Render every line of the items below as a JSON list of strings, one string per line, leaving out any blank lines.

## Start Records for this exercise

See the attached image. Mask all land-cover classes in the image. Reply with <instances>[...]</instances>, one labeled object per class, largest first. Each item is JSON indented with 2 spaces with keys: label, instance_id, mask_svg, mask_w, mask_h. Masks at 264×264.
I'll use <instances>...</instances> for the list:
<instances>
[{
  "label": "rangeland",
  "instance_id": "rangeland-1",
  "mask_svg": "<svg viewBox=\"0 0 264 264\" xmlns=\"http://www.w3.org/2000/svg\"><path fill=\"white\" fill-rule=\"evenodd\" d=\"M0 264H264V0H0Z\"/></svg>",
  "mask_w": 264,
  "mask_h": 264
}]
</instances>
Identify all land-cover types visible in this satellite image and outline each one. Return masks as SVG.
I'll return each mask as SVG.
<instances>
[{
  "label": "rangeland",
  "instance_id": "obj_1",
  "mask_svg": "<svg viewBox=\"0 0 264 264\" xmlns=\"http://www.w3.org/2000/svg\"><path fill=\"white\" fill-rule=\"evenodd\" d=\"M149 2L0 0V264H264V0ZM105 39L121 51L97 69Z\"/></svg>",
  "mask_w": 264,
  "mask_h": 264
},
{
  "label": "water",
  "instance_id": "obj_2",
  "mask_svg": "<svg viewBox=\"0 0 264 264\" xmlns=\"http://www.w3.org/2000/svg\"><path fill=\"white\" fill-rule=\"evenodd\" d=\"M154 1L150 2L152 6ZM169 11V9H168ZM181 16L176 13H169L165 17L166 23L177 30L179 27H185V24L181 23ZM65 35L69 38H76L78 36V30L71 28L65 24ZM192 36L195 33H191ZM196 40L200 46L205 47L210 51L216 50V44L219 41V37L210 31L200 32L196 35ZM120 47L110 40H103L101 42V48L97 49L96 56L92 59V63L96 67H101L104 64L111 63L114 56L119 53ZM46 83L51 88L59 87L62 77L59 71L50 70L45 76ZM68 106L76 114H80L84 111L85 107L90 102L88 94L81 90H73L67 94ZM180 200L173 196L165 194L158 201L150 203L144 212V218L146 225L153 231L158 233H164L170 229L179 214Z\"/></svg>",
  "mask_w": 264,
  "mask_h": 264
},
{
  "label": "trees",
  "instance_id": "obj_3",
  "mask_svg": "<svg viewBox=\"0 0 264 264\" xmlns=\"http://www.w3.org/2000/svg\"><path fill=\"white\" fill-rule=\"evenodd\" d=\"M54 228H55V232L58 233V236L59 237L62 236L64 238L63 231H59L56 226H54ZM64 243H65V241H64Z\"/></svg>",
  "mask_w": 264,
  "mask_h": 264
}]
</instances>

## End Records for this exercise

### Solution to this exercise
[
  "See the attached image. Mask all land-cover classes in the image. Reply with <instances>[...]</instances>, one labeled object per class, largest first. Each item is JSON indented with 2 spaces with keys: label, instance_id, mask_svg, mask_w, mask_h. Masks at 264×264.",
  "I'll use <instances>...</instances> for the list:",
  "<instances>",
  "[{",
  "  \"label\": \"rangeland\",",
  "  \"instance_id\": \"rangeland-1\",",
  "  \"mask_svg\": \"<svg viewBox=\\\"0 0 264 264\\\" xmlns=\\\"http://www.w3.org/2000/svg\\\"><path fill=\\\"white\\\" fill-rule=\\\"evenodd\\\" d=\\\"M0 264H264V0H0Z\\\"/></svg>\",",
  "  \"mask_w\": 264,",
  "  \"mask_h\": 264",
  "}]",
  "</instances>",
  "Identify all land-cover types visible in this satellite image and outline each one. Return masks as SVG.",
  "I'll return each mask as SVG.",
  "<instances>",
  "[{",
  "  \"label\": \"rangeland\",",
  "  \"instance_id\": \"obj_1\",",
  "  \"mask_svg\": \"<svg viewBox=\\\"0 0 264 264\\\" xmlns=\\\"http://www.w3.org/2000/svg\\\"><path fill=\\\"white\\\" fill-rule=\\\"evenodd\\\" d=\\\"M149 2L0 0V264H264V0ZM105 39L121 51L97 69Z\\\"/></svg>\",",
  "  \"mask_w\": 264,",
  "  \"mask_h\": 264",
  "},",
  "{",
  "  \"label\": \"water\",",
  "  \"instance_id\": \"obj_2\",",
  "  \"mask_svg\": \"<svg viewBox=\\\"0 0 264 264\\\" xmlns=\\\"http://www.w3.org/2000/svg\\\"><path fill=\\\"white\\\" fill-rule=\\\"evenodd\\\" d=\\\"M154 1L150 2L152 6ZM169 11V9H168ZM181 16L176 13H169L165 17L166 23L177 30L179 27H185V24L181 23ZM65 35L69 38H76L78 36V30L71 28L65 24ZM192 36L195 33H191ZM196 40L200 46L205 47L210 51L216 50V44L219 41V37L210 31L200 32L196 35ZM120 47L110 40H103L101 42V48L97 49L96 56L92 59V63L96 67H101L104 64L111 63L114 56L119 53ZM46 83L51 88L59 87L62 77L59 71L50 70L45 76ZM68 106L76 114H80L84 111L85 107L90 102L88 94L81 90H73L67 94ZM180 200L173 196L165 194L158 201L150 203L144 212V218L146 225L153 231L158 233H164L170 229L179 214Z\\\"/></svg>\",",
  "  \"mask_w\": 264,",
  "  \"mask_h\": 264",
  "},",
  "{",
  "  \"label\": \"trees\",",
  "  \"instance_id\": \"obj_3\",",
  "  \"mask_svg\": \"<svg viewBox=\\\"0 0 264 264\\\" xmlns=\\\"http://www.w3.org/2000/svg\\\"><path fill=\\\"white\\\" fill-rule=\\\"evenodd\\\" d=\\\"M54 228H55V232L58 233V236L59 237L62 236L64 238L63 231H59L56 226H54ZM64 243H65V241H64Z\\\"/></svg>\",",
  "  \"mask_w\": 264,",
  "  \"mask_h\": 264",
  "}]",
  "</instances>"
]